(Written task):
Every record below should be printed exactly as it appears.

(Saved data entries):

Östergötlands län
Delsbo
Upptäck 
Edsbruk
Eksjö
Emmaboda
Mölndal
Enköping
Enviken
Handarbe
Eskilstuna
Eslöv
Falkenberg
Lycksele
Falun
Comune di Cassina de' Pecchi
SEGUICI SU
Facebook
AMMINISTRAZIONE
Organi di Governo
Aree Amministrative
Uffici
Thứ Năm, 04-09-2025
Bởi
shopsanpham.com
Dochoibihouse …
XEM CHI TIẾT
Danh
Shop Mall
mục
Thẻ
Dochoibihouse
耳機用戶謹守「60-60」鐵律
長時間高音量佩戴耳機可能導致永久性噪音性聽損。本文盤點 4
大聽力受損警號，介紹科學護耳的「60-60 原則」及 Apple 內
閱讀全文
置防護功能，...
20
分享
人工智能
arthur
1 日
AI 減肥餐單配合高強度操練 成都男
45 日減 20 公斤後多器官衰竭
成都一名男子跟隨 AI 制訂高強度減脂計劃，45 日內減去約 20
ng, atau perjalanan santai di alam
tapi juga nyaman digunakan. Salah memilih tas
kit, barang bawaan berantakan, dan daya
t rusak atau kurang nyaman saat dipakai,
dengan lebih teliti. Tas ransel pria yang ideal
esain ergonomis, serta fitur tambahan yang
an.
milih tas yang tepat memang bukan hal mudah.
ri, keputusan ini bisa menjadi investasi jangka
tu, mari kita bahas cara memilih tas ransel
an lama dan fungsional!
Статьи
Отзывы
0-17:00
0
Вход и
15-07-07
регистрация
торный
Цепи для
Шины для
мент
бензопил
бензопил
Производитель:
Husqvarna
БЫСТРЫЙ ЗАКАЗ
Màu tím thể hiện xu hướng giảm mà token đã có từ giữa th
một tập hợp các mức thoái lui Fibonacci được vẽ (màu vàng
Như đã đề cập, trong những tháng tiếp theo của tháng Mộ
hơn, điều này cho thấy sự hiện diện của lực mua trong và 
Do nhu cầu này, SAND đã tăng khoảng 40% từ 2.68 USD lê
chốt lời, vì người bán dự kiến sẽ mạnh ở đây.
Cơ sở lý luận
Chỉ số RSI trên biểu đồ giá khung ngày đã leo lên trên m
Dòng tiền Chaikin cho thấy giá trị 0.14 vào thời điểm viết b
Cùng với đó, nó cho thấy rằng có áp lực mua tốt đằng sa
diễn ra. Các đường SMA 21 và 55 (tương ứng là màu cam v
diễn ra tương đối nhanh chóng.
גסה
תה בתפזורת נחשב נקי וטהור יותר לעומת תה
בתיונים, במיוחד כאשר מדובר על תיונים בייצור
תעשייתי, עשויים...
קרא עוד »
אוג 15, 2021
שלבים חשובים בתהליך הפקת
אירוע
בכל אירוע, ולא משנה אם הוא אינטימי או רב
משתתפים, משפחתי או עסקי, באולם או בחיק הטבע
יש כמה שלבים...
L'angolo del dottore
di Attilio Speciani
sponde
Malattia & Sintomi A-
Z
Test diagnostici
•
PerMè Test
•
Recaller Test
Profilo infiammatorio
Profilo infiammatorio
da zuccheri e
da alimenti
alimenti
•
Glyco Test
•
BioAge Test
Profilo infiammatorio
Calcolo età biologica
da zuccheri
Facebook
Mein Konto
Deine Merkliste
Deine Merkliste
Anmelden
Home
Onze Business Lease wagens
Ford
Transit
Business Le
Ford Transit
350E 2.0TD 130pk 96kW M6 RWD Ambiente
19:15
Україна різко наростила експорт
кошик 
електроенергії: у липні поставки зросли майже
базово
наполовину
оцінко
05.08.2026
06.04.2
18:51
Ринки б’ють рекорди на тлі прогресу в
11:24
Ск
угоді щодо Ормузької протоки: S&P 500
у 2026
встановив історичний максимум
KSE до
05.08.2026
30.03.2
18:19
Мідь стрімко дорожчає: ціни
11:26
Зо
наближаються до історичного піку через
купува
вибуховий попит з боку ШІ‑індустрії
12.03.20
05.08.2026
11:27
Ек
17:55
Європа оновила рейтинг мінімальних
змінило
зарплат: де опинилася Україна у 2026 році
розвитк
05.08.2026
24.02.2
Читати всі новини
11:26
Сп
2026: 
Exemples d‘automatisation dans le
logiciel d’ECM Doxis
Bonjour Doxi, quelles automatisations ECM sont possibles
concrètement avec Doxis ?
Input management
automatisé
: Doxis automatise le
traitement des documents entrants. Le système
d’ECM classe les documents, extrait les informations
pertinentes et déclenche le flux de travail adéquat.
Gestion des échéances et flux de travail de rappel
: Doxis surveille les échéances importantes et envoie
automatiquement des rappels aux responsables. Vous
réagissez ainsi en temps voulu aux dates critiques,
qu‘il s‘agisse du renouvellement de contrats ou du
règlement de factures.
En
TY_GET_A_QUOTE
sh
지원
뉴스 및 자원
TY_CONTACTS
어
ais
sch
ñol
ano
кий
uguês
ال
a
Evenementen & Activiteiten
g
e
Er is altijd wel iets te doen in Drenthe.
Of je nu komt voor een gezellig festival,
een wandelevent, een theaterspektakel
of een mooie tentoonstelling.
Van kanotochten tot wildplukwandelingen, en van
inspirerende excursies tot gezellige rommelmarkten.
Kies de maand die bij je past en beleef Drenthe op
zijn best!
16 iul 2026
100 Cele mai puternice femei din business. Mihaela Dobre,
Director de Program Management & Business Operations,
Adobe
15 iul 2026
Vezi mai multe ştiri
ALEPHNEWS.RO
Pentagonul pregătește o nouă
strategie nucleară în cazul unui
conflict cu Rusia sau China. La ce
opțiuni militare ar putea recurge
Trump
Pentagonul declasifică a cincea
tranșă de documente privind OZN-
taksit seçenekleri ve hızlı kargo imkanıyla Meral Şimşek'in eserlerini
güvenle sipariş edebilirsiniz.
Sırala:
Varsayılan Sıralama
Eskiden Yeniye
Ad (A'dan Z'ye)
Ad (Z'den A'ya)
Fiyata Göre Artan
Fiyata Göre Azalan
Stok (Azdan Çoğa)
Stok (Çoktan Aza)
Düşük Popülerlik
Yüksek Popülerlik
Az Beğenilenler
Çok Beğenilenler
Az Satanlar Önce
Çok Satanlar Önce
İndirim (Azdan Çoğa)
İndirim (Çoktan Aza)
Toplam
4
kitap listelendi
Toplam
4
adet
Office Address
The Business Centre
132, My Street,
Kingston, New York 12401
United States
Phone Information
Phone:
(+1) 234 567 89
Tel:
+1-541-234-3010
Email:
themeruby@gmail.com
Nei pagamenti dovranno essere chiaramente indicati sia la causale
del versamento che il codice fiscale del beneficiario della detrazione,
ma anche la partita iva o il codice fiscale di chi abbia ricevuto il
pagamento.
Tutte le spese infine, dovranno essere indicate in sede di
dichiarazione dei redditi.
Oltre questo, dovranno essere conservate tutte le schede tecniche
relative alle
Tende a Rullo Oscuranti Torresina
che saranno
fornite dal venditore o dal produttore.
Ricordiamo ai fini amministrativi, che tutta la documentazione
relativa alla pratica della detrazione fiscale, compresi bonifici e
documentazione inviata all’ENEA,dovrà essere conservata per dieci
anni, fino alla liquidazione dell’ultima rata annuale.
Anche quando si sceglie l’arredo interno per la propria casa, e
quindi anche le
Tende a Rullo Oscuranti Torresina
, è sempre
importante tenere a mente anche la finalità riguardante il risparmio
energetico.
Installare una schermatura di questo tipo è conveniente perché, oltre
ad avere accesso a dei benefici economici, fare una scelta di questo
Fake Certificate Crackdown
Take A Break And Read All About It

(Reply):
Östergötlands län
Delsbo
Upptäck 
Edsbruk
Eksjö
Emmaboda
Mölndal
Enköping
Enviken
Handarbe
Eskilstuna
Eslöv
Falkenberg
Lycksele
Falun
Comune di Cassina de' Pecchi
SEGUICI SU
Facebook
AMMINISTRAZIONE
Organi di Governo
Aree Amministrative
Uffici
Thứ Năm, 04-09-2025
Bởi
shopsanpham.com
Dochoibihouse …
XEM CHI TIẾT
Danh
Shop Mall
mục
Thẻ
Dochoibihouse
耳機用戶謹守「60-60」鐵律
長時間高音量佩戴耳機可能導致永久性噪音性聽損。本文盤點 4
大聽力受損警號，介紹科學護耳的「60-60 原則」及 Apple 內
閱讀全文
置防護功能，...
20
分享
人工智能
arthur
1 日
AI 減肥餐單配合高強度操練 成都男
45 日減 20 公斤後多器官衰竭
成都一名男子跟隨 AI 制訂高強度減脂計劃，45 日內減去約 20
ng, atau perjalanan santai di alam
tapi juga nyaman digunakan. Salah memilih tas
kit, barang bawaan berantakan, dan daya
t rusak atau kurang nyaman saat dipakai,
dengan lebih teliti. Tas ransel pria yang ideal
esain ergonomis, serta fitur tambahan yang
an.
milih tas yang tepat memang bukan hal mudah.
ri, keputusan ini bisa menjadi investasi jangka
tu, mari kita bahas cara memilih tas ransel
an lama dan fungsional!
Статьи
Отзывы
0-17:00
0
Вход и
15-07-07
регистрация
торный
Цепи для
Шины для
мент
бензопил
бензопил
Производитель:
Husqvarna
БЫСТРЫЙ ЗАКАЗ
Màu tím thể hiện xu hướng giảm mà token đã có từ giữa th
một tập hợp các mức thoái lui Fibonacci được vẽ (màu vàng
Như đã đề cập, trong những tháng tiếp theo của tháng Mộ
hơn, điều này cho thấy sự hiện diện của lực mua trong và 
Do nhu cầu này, SAND đã tăng khoảng 40% từ 2.68 USD lê
chốt lời, vì người bán dự kiến sẽ mạnh ở đây.
Cơ sở lý luận
Chỉ số RSI trên biểu đồ giá khung ngày đã leo lên trên m
Dòng tiền Chaikin cho thấy giá trị 0.14 vào thời điểm viết b
Cùng với đó, nó cho thấy rằng có áp lực mua tốt đằng sa
diễn ra. Các đường SMA 21 và 55 (tương ứng là màu cam v
diễn ra tương đối nhanh chóng.
גסה
תה בתפזורת נחשב נקי וטהור יותר לעומת תה
בתיונים, במיוחד כאשר מדובר על תיונים בייצור
תעשייתי, עשויים...
קרא עוד »
אוג 15, 2021
שלבים חשובים בתהליך הפקת
אירוע
בכל אירוע, ולא משנה אם הוא אינטימי או רב
משתתפים, משפחתי או עסקי, באולם או בחיק הטבע
יש כמה שלבים...
L'angolo del dottore
di Attilio Speciani
sponde
Malattia & Sintomi A-
Z
Test diagnostici
•
PerMè Test
•
Recaller Test
Profilo infiammatorio
Profilo infiammatorio
da zuccheri e
da alimenti
alimenti
•
Glyco Test
•
BioAge Test
Profilo infiammatorio
Calcolo età biologica
da zuccheri
Facebook
Mein Konto
Deine Merkliste
Deine Merkliste
Anmelden
Home
Onze Business Lease wagens
Ford
Transit
Business Le
Ford Transit
350E 2.0TD 130pk 96kW M6 RWD Ambiente
19:15
Україна різко наростила експорт
кошик 
електроенергії: у липні поставки зросли майже
базово
наполовину
оцінко
05.08.2026
06.04.2
18:51
Ринки б’ють рекорди на тлі прогресу в
11:24
Ск
угоді щодо Ормузької протоки: S&P 500
у 2026
встановив історичний максимум
KSE до
05.08.2026
30.03.2
18:19
Мідь стрімко дорожчає: ціни
11:26
Зо
наближаються до історичного піку через
купува
вибуховий попит з боку ШІ‑індустрії
12.03.20
05.08.2026
11:27
Ек
17:55
Європа оновила рейтинг мінімальних
змінило
зарплат: де опинилася Україна у 2026 році
розвитк
05.08.2026
24.02.2
Читати всі новини
11:26
Сп
2026: 
Exemples d‘automatisation dans le
logiciel d’ECM Doxis
Bonjour Doxi, quelles automatisations ECM sont possibles
concrètement avec Doxis ?
Input management
automatisé
: Doxis automatise le
traitement des documents entrants. Le système
d’ECM classe les documents, extrait les informations
pertinentes et déclenche le flux de travail adéquat.
Gestion des échéances et flux de travail de rappel
: Doxis surveille les échéances importantes et envoie
automatiquement des rappels aux responsables. Vous
réagissez ainsi en temps voulu aux dates critiques,
qu‘il s‘agisse du renouvellement de contrats ou du
règlement de factures.
En
TY_GET_A_QUOTE
sh
지원
뉴스 및 자원
TY_CONTACTS
어
ais
sch
ñol
ano
кий
uguês
ال
a
Evenementen & Activiteiten
g
e
Er is altijd wel iets te doen in Drenthe.
Of je nu komt voor een gezellig festival,
een wandelevent, een theaterspektakel
of een mooie tentoonstelling.
Van kanotochten tot wildplukwandelingen, en van
inspirerende excursies tot gezellige rommelmarkten.
Kies de maand die bij je past en beleef Drenthe op
zijn best!
16 iul 2026
100 Cele mai puternice femei din business. Mihaela Dobre,
Director de Program Management & Business Operations,
Adobe
15 iul 2026
Vezi mai multe ştiri
ALEPHNEWS.RO
Pentagonul pregătește o nouă
strategie nucleară în cazul unui
conflict cu Rusia sau China. La ce
opțiuni militare ar putea recurge
Trump
Pentagonul declasifică a cincea
tranșă de documente privind OZN-
taksit seçenekleri ve hızlı kargo imkanıyla Meral Şimşek'in eserlerini
güvenle sipariş edebilirsiniz.
Sırala:
Varsayılan Sıralama
Eskiden Yeniye
Ad (A'dan Z'ye)
Ad (Z'den A'ya)
Fiyata Göre Artan
Fiyata Göre Azalan
Stok (Azdan Çoğa)
Stok (Çoktan Aza)
Düşük Popülerlik
Yüksek Popülerlik
Az Beğenilenler
Çok Beğenilenler
Az Satanlar Önce
Çok Satanlar Önce
İndirim (Azdan Çoğa)
İndirim (Çoktan Aza)
Toplam
4
kitap listelendi
Toplam
4
adet
Office Address
The Business Centre
132, My Street,
Kingston, New York 12401
United States
Phone Information
Phone:
(+1) 234 567 89
Tel:
+1-541-234-3010
Email:
themeruby@gmail.com
Nei pagamenti dovranno essere chiaramente indicati sia la causale
del versamento che il codice fiscale del beneficiario della detrazione,
ma anche la partita iva o il codice fiscale di chi abbia ricevuto il
pagamento.
Tutte le spese infine, dovranno essere indicate in sede di
dichiarazione dei redditi.
Oltre questo, dovranno essere conservate tutte le schede tecniche
relative alle
Tende a Rullo Oscuranti Torresina
che saranno
fornite dal venditore o dal produttore.
Ricordiamo ai fini amministrativi, che tutta la documentazione
relativa alla pratica della detrazione fiscale, compresi bonifici e
documentazione inviata all’ENEA,dovrà essere conservata per dieci
anni, fino alla liquidazione dell’ultima rata annuale.
Anche quando si sceglie l’arredo interno per la propria casa, e
quindi anche le
Tende a Rullo Oscuranti Torresina
, è sempre
importante tenere a mente anche la finalità riguardante il risparmio
energetico.
Installare una schermatura di questo tipo è conveniente perché, oltre
ad avere accesso a dei benefici economici, fare una scelta di questo
Fake Certificate Crackdown
Take A Break And Read All About It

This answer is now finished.